## DATA PROVIDED
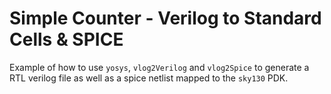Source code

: # Simple Counter - Verilog to Standard Cells & SPICE
Example of how to use `yosys`, `vlog2Verilog` and `vlog2Spice` to generate a RTL verilog file as well as a spice netlist mapped to the `sky130` PDK.
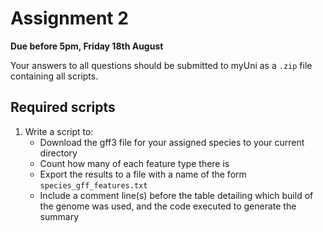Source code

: # Assignment 2

**Due before 5pm, Friday 18th August**

Your answers to all questions should be submitted to myUni as a `.zip` file containing all scripts.

## Required scripts

1. Write a script to:
    + Download the gff3 file for your assigned species to your current directory
    + Count how many of each feature type there is
    + Export the results to a file with a name of the form `species_gff_features.txt`
    + Include a comment line(s) before the table detailing which build of the genome was used, and the code executed to generate the summary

## YOUR ASSIGNMENT
Please output the line that contains "Friday 18th August**" and every line after it in the entries above, exactly, and nothing more.

## WORKED SOLUTION
**Due before 5pm, Friday 18th August**

Your answers to all questions should be submitted to myUni as a `.zip` file containing all scripts.

## Required scripts

1. Write a script to:
    + Download the gff3 file for your assigned species to your current directory
    + Count how many of each feature type there is
    + Export the results to a file with a name of the form `species_gff_features.txt`
    + Include a comment line(s) before the table detailing which build of the genome was used, and the code executed to generate the summary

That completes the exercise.